Tuesday, February 23, 2010

recommended reading

I don't write much about food-related ethical issues here, largely because I suspect I'd be preaching to the converted — if you're a regular reader you're not coming here for tips on how to fancy up frozen factory-farm chicken fingers, and you are probably well aware that self-actualized chickens do not in fact have fingers. If you are a NYC reader we may have even unknowingly elbowed each other at a farmers' market while reaching for the same bundle of local greens. Another reason is that I think these issues are better served when they're covered by people dedicated to news-gathering and to journalistic writing, people like the ones who contribute to The Ethicurean. Nonetheless I want to urge you to read this extract from Jonathan Safran Foer's Eating Animals in today's Guardian.

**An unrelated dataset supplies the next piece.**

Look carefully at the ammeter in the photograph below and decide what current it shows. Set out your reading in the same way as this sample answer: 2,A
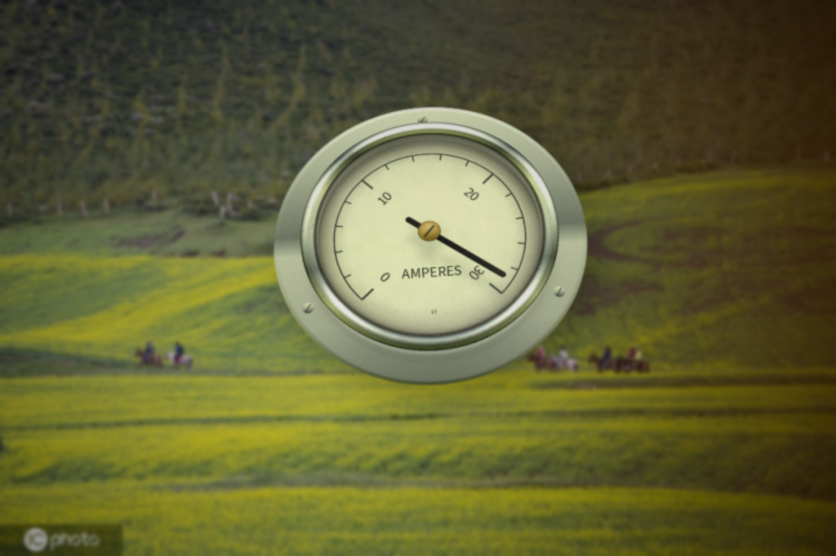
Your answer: 29,A
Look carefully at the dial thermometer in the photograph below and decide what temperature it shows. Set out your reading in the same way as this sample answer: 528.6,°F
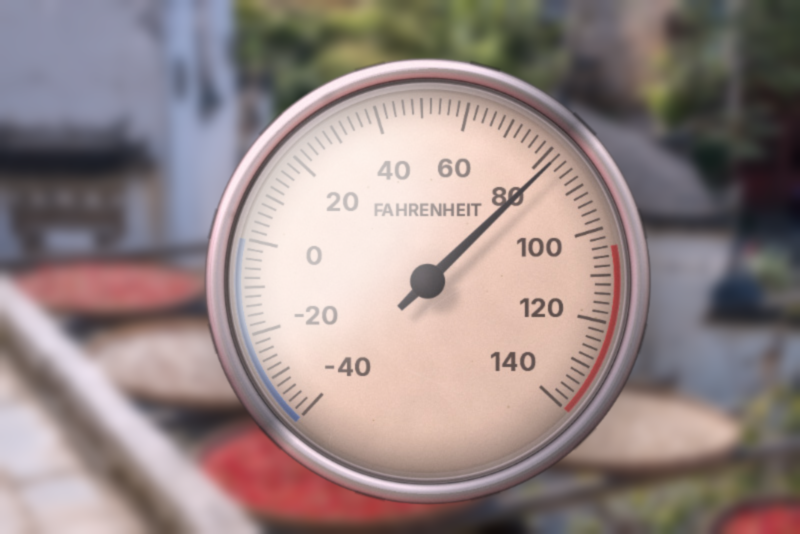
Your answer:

click here to go to the article

It's about fish (both factory farmed and wild-caught) and fish tend to get overlooked when people talk about how or why they do or do not eat animals. Lots of people say they are "basically vegetarian but eat fish." Sometimes I've been one of those people. Increasing numbers of meat-eaters seem to be paying attention to which varieties of fish they prefer in terms of sustainability, but the yes or no decision whether to eat any fish at all seldom gets discussed in newspapers. It's worth reading and thinking about, and this concise extract is a great place to start.


  1. Paul A.12:06 PM

    There's a newish documentary about salmon farming: http://politicsoftheplate.com/?p=300 -- it looks fairly eye-opening and disturbing.

  2. Between the dyes and the sea lice and the PCBs in their food, farming does seem pretty disturbing. Fresh Direct sometimes sells "organic" farm-raised salmon but I have no idea exactly what that means. I doubt the farms are much more idyllic . . .

  3. Paul A.1:52 PM

    Organic just means the fish are fed organic food pellets.

    Indeed, the word "organic" on a menu or label tells you a fish is farmed (and a hen is caged), since the guarantee about the feed couldn't be made for wild or pastured animals.

    (Yes, you are preaching to the converted.)

  4. Makes sense. It seems like their feed is one of the least-disturbing aspects of their life in the fish farm, though, compared to having their faces gnawed off and all the rest!

  5. Read it earlier this week, and wound up emailing every thoughtful eater I know, a large amount of whom responded well. Fish, so often, gets classed as an honorary vegetable.

    Preaching to the converted for sure, but it's good to be provoked a wee bit from time to time to read less comfortable things. Oh, and I bought a lovage plant last week after your posting and it's going into everything. Thank you.

  6. Hello Lucy. "Honorary vegetable" is funny/sad/apt!

    Glad you got your hands on a lovage plant. I was just thinking about which herbs I'm going to grow in my apt. this year as soon as the sunlight here gets a little stronger and that one is a must. I think I've only ever seen cut bundles of it for sale in a grocery store once, maybe twice, even though it's pretty sturdy compared to other herbs and keeps relatively well. It really deserves to be more popular.